Norte Santo identified a lack of agricultural laborers across Portugal as one of the starkest challenges facing the entire agricultural sector. He added this change in labor demographics has partially fueled the country’s rapid transition to modern groves.
“We are seeing a restructuring of the olive groves in Portugal, where intensive and super intensive olive groves are replacing the usual traditional olive groves,” he said. “This conversion, in addition to many other factors, is also due to the fact that producers are having difficulty finding teams to guarantee their annual harvest.”
Along with finding workers to harvest the olives each autumn, Matos and Norte Santo warned that the meteoric rise of olive oil production in Portugal has not been accompanied by adequate investments in waste removal and other complementary sectors to olive oil production.
“Another huge problem that we are facing in Portugal is the difficulty in disposing of the olive pomace,” Norte Santo said. “Last year, some Portuguese mills had to close for a relevant period because they didn’t have any solution to send the pomace.”

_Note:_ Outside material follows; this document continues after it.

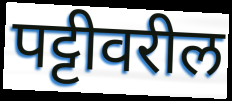
पट्टीवरील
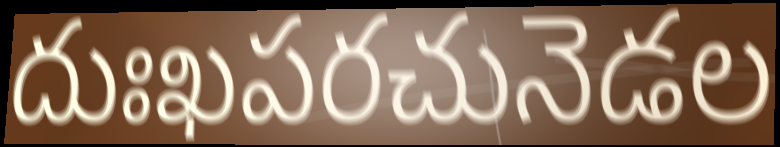
దుఃఖపరచునెడల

“We have had the same extraction and treatment structure for pomace for over 10 years, but the production of olive oil is increasing every year, so the planning is not being done accordingly,” he added. “This is a serious problem.”
To solve this emerging challenge, mill operators will need to expand the capacity of existing extractors and ask for government permission to develop new ones.

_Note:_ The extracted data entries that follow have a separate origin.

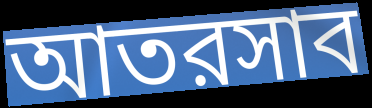
আতরসাব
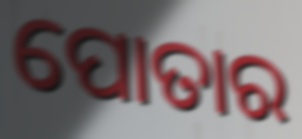
ପୋତାର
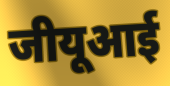
जीयूआई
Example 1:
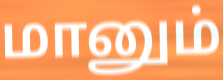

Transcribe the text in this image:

மானும்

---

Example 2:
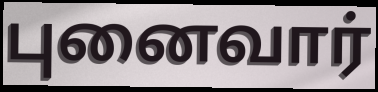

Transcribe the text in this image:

புனைவார்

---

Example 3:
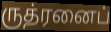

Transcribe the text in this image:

ருத்ரனைப்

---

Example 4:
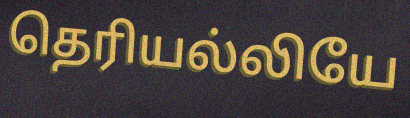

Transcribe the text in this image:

தெரியல்லியே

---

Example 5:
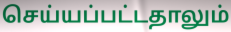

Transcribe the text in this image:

செய்யப்பட்டதாலும்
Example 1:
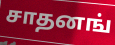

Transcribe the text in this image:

சாதனங்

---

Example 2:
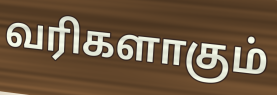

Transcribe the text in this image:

வரிகளாகும்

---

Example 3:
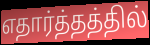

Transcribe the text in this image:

எதார்த்தத்தில்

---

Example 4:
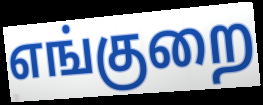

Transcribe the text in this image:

எங்குறை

“This problem became structural and will have to be resolved quickly,” Matos said. “Otherwise, we could face serious problems in the next big campaign in 2023/24.”
Once again, investing in the infrastructure to deal with production byproducts will be the toughest for traditional growers who do not benefit from the same economies of scale achieved by high-density and super-high-density producers.
“This is a big challenge that traditional olive groves will have to overcome, and the only solution is to give more value to the product that comes from this type of plantation and teach the consumer about the distinctions of this olive oil,” Norte Santo said.
“Another important challenge is to support traditional olive groves, not only for their productive role but also for its multifunctional role, for the protection of traditional varieties, for its social role and in the protection of the landscape,” Matos concluded.